L'Agence nationale des produits pharmaceutiques a été mise en place depuis trois ans. Elle bénéficiera, toutefois, d'un nouveau décret exécutif d'ici la fin de ce mois dans le cadre de la nouvelle loi sanitaire. En attendant, cette agence n'est toujours pas opérationnelle, où du moins, elle est loin d'assurer sa mission d'autorité administrative de régulation du marché des produits pharmaceutiques.Salima Akkouche - Alger (Le Soir) - Qu'est-ce qui bloque la mise en ?uvre de l'Agence nationale des produits pharmaceutiques à ce jour ' Lotfi Benbahmed, président du conseil national de l'Ordre des pharmaciens, explique que l'agence a été certes mise en place depuis trois ans mais elle est dépourvue d'un budget de fonctionnement. Mais l'agence de médicaments ne peut pas non plus jouer son rôle avec un effectif aussi réduit.
M. Benbahmed a indiqué que seules 25 personnes travaillent dans cette agence. Pour comparer, il a souligné qu'en Turquie, leur agence de médicament compte un effectif de 2 000 personnes et celle du Maroc 360 employés.
L'année dernière, lorsque le directeur général de la pharmacie au ministère de la Santé avait été limogé, la directrice générale de l'Agence de médicament a été chargée d'assurer l'intérim pendant plusieurs mois. Et jusqu'à présent, c'est la Direction générale de la pharmacie qui assure le rôle qui est assigné à l'Agence nationale de médicaments.
Cette dernière devra bénéficier d'ici la fin de ce mois, et dans le cadre de la nouvelle loi sanitaire, d'un nouveau décret exécutif fixant ses missions, son fonctionnement et son organisation.
Le nouveau décret, prévoit le président de l'Ordre des pharmaciens, permettra entre autres la libération du budget de fonctionnement de l'agence. « Entre-temps, la régulation du marché de médicament se fait dans des conditions exécrables et pitoyables, nous avons mis en place une politique de régulation unique au monde basée sur la délivrance d'autorisations de programmes annuels d'importation et où l'on décide que les lots de produits soient contrôlés lot par lot, alors que l'effectif de l'Agence de médicament et celui de la Direction générale de la pharmacie du ministère ne dépasse pas 50 personnes et l'on veut faire ce que personne dans le monde ne fait» s'étonne Lotfi Benbahmed.
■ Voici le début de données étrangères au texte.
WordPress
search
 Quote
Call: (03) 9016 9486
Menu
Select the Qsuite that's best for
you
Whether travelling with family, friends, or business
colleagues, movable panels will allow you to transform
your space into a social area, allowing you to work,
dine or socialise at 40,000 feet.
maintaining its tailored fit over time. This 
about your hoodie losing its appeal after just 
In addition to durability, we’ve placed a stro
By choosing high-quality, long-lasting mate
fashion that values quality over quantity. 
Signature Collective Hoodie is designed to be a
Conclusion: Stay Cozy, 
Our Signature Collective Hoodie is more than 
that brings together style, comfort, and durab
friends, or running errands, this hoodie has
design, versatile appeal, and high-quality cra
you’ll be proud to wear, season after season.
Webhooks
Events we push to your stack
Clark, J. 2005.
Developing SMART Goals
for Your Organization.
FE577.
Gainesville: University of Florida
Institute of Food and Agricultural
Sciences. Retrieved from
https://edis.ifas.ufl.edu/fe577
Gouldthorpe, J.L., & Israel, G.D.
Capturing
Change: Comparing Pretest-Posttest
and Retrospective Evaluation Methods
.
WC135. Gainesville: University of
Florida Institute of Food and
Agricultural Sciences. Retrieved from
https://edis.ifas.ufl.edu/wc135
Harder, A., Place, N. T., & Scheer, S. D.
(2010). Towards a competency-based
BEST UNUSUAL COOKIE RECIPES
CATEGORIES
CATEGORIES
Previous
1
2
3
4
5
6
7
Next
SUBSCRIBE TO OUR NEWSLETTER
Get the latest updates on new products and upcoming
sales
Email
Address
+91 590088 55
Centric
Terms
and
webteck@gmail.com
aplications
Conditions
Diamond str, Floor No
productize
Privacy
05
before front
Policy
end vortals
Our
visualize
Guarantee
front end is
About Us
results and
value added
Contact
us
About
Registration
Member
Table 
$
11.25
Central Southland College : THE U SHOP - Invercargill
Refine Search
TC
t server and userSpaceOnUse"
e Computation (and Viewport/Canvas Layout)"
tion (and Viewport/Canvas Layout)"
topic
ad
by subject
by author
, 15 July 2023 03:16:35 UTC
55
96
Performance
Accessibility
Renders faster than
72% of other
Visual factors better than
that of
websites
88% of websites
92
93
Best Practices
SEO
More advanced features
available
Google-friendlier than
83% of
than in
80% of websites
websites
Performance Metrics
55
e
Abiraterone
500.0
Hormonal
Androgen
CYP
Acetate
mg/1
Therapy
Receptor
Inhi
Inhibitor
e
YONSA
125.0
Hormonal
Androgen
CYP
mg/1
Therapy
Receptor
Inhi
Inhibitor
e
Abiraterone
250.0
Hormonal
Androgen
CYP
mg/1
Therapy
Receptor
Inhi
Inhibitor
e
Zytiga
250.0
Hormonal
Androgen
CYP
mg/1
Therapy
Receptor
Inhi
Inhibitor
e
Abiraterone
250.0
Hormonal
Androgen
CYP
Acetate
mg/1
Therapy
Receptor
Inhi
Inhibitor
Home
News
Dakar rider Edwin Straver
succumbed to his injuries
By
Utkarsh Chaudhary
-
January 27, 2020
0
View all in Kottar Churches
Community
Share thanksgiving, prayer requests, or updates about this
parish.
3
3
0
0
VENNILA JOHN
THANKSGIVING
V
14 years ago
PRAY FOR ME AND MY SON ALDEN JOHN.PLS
Selon lui, l'Agence nationale de médicament ne dispose ni de moyens techniques ni humains pour pouvoir assurer sa mission et faire un suivi régulier du marché de médicaments.
D'ailleurs, regrette-t-il, «le ministère de la Santé n'a aucune visibilité sur le marché, et à chaque fois, c'est les différentes organisations syndicales et les associations de malades qui alertent sur l'indisponibilité d'un produit pharmaceutique sur le marché».
Doter l'Agence nationale du médicament d'un nouveau décret exécutif, estime M. Benbahmed, ne va pas régler le problème récurrent de rupture de médicaments. Pour pouvoir réguler un marché de 4 milliards de dollars, il faudra de véritables moyens, estime M. Benbahmed.
«Ni l'Agence de médicament ni la direction générale de la pharmacie au ministère de la Santé ne peuvent réguler ce marché si elles ne sont pas dotées de moyens importants », souligne le président de l'Ordre des pharmaciens pour qui la mise en place de cette agence de médicament qui a été créée en 2008, «ne doit pas être comme le serpent de mer, on annonce plein de choses que personne ne voit, ni un argument politique, car il s'agit de la sécurité d'approvisionnement et de qualité des produits pharmaceutiques».
S. A.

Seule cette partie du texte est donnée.